══ DOCUMENT PASSAGE ══
Right now a lot of people are using AI models to try and better predict where pilots can fly the most optimally efficient route through these Jets to take advantage of the wind patterns.

This image from the Met office shows the Polar Jet wind and its meandering pattern directly over the UK. Its obvious wobble has cold air sitting northward  and is separating a region of much warmer air further south, meaning the UK will probably get quite a bit of rain, windiness, and possibly storms. Now, in the context of climate change, we can begin to understand that the UK is quite impacted by the position of the Polar Jet

Also, in the context of climate change, people are using the term arctic amplification, meaning that the Arctic areas are warming faster than other parts of the Earth. This means that instead of maintaining a large temperature difference between the tropics and the poles, the poles are warming faster and the temperature gradient is getting less.

Diminishing temperature differences between tropic and pole means weakening Polar Jets, and a weaker Polar Jet is more susceptible to wobbles or waves in the system.  With more wobble comes a less stable separation of Arctic and more southern tropical air. It’s assumed there will be greater variability in temperatures in the UK because of increased Jet stream wobbles; sudden changes bringing outbreaks  of either cold northern air or warmer southern air.

What's interesting in the context of climate modelling is that it's very difficult to capture historical observations of the Jet so there’s not the most robust ability to predict future changes. While there's a basic mechanistic understanding of what would happen, quantifying where the Jet might more typically lie or what the wigglier Jet might look like is actually quite difficult.
═══
══ ENTRIES ══
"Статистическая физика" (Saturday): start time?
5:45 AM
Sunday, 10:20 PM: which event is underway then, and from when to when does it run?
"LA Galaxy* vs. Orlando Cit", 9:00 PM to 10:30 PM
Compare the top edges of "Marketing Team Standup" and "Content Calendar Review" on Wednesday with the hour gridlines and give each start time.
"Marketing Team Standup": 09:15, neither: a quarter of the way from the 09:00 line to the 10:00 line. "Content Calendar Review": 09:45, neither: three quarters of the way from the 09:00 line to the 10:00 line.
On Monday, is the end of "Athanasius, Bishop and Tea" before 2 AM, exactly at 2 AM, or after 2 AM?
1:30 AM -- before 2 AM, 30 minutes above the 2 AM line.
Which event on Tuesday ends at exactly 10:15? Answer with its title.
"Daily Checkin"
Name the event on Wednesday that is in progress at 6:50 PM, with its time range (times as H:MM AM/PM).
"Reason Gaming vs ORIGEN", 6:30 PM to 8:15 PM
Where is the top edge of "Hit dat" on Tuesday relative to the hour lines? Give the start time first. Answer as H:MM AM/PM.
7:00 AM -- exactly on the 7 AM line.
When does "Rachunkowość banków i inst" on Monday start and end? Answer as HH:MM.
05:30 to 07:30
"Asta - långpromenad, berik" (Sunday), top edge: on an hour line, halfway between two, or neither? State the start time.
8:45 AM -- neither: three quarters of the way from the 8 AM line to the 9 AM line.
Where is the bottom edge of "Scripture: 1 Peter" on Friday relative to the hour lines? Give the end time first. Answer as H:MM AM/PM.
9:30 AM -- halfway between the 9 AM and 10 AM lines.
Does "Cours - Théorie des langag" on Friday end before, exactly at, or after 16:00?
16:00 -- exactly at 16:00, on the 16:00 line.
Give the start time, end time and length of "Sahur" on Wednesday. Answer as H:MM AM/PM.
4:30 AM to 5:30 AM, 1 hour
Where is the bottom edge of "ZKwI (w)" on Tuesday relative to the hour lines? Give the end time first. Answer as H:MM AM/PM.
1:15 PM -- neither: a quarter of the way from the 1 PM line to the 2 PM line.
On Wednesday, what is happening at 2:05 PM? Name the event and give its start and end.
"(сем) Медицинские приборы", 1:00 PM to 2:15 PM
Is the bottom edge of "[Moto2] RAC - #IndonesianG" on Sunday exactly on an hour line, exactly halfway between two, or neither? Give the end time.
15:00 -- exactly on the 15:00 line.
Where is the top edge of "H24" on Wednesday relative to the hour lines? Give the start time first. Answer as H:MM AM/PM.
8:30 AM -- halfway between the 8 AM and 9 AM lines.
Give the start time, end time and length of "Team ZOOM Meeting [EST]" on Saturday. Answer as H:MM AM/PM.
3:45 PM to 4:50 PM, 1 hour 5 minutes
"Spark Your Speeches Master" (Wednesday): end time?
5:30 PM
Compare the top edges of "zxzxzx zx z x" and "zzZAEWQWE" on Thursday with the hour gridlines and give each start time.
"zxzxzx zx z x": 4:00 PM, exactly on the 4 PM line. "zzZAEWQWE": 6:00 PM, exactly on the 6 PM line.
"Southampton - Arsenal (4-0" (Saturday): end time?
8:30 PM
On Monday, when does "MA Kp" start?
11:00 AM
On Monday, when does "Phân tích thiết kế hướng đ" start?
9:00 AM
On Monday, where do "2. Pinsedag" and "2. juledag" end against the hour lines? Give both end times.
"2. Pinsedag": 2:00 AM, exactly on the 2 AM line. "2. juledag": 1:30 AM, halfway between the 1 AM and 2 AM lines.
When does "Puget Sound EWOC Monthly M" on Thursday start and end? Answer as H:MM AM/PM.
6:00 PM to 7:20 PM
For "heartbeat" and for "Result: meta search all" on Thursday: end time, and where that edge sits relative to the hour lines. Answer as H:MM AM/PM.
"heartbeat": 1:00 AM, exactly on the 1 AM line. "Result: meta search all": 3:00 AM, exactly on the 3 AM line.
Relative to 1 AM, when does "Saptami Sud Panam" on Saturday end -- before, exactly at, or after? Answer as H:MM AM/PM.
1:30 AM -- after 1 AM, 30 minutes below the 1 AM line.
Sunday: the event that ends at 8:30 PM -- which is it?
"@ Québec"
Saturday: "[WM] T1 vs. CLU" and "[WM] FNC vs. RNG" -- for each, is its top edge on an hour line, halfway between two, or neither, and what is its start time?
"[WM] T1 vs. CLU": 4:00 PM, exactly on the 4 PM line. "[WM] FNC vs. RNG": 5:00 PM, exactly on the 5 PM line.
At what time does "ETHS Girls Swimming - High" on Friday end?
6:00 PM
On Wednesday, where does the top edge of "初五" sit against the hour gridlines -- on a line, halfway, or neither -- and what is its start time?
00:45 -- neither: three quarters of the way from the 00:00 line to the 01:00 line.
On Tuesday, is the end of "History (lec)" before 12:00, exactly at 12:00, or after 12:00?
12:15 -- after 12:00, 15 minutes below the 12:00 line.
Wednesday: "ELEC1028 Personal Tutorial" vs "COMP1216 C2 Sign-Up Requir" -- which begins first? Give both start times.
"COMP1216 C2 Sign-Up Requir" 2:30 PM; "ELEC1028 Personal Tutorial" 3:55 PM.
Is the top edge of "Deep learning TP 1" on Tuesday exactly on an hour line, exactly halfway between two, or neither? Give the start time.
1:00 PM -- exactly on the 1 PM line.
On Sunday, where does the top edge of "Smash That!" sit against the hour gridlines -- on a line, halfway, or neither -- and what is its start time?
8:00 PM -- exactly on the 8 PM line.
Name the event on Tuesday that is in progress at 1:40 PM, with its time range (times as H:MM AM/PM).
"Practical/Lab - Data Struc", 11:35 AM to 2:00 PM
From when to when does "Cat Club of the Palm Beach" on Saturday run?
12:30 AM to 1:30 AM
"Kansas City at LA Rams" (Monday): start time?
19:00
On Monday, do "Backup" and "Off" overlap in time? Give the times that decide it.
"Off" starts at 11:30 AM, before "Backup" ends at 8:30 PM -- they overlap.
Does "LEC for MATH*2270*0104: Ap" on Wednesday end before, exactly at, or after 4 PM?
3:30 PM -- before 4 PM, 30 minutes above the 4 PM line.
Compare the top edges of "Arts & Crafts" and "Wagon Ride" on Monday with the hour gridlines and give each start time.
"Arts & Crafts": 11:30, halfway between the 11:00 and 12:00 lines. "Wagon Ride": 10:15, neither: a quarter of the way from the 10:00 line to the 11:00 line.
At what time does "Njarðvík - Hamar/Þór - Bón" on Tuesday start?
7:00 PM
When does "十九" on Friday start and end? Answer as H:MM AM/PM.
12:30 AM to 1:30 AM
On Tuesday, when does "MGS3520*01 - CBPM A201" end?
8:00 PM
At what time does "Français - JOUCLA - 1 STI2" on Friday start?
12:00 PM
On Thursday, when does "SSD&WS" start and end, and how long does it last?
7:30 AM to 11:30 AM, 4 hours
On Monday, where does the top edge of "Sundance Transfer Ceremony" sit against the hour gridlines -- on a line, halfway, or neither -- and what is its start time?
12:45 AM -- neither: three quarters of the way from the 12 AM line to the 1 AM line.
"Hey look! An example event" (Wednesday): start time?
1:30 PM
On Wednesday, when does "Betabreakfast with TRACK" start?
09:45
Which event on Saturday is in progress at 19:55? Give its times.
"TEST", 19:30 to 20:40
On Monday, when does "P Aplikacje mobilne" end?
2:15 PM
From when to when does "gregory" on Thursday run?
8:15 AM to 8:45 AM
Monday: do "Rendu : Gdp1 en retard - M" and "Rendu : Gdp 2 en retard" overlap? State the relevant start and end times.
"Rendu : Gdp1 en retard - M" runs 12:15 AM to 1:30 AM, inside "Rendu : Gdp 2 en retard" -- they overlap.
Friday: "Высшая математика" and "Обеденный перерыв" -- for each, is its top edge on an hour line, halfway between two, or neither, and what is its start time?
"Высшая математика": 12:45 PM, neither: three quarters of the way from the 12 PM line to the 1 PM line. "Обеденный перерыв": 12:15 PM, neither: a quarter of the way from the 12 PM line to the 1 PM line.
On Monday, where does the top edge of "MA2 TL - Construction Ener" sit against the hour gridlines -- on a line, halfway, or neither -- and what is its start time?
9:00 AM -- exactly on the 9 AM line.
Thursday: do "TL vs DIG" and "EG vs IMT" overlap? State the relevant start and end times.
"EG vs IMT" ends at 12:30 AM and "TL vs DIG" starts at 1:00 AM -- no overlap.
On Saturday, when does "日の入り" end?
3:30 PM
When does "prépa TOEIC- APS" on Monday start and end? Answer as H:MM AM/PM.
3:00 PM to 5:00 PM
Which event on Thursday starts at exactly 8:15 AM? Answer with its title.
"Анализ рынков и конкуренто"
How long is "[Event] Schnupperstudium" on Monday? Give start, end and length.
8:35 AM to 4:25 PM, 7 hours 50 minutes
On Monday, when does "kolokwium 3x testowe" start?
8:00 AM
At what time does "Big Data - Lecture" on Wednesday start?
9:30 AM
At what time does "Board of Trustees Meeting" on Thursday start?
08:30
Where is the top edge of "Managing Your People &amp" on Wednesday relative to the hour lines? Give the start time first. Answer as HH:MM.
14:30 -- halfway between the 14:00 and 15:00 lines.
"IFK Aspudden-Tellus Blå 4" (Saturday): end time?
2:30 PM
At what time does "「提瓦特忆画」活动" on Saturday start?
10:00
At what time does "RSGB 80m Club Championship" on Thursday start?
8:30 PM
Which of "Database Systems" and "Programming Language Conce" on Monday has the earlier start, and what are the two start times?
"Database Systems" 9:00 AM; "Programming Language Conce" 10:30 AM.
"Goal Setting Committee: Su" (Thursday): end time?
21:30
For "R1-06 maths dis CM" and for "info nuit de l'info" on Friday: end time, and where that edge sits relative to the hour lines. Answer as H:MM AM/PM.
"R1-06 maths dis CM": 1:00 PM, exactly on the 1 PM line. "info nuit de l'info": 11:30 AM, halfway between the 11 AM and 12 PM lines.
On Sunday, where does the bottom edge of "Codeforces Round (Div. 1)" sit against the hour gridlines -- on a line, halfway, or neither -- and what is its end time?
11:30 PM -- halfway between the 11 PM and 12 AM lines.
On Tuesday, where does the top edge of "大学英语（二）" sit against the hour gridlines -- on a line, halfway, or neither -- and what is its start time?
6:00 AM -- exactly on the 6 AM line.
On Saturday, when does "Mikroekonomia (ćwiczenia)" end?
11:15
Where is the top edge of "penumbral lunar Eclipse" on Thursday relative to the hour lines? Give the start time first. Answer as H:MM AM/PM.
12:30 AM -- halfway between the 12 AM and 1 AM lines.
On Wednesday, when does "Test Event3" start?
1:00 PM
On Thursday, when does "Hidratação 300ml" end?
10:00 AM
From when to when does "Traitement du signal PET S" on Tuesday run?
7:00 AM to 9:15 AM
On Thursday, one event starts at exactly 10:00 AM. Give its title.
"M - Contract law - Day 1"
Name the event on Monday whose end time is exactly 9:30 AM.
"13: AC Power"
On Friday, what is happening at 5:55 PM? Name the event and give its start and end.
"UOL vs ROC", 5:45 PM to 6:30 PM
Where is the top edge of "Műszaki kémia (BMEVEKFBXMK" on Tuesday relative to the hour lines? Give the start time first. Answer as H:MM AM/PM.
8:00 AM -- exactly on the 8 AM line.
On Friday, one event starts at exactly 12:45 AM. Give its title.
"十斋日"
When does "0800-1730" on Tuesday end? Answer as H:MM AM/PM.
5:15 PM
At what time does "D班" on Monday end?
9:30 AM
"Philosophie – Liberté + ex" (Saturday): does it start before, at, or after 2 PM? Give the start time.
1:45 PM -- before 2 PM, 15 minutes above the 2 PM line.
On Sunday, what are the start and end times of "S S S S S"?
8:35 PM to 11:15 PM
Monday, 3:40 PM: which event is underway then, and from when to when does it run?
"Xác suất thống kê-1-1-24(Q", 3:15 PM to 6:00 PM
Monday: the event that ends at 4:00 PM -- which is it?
═══
TASK INSTRUCTIONS:
1. Edit the jet stream passage: write out the stretch from "What's interesting in" through "actually quite difficult." again, putting "past measurements" in place of "historical observations".
2. Express the stretch of the records from the line that contains "on Thursday: end" through the line that contains "the 3 AM line." as a numbered list, leaving out any blank lines.
The jet stream passage and the records have nothing to do with each other.

FULL SOLUTIONS:
1.
What's interesting in the context of climate modelling is that it's very difficult to capture past measurements of the Jet so there’s not the most robust ability to predict future changes. While there's a basic mechanistic understanding of what would happen, quantifying where the Jet might more typically lie or what the wigglier Jet might look like is actually quite difficult.

2.
1. For "heartbeat" and for "Result: meta search all" on Thursday: end time, and where that edge sits relative to the hour lines. Answer as H:MM AM/PM.
2. "heartbeat": 1:00 AM, exactly on the 1 AM line. "Result: meta search all": 3:00 AM, exactly on the 3 AM line.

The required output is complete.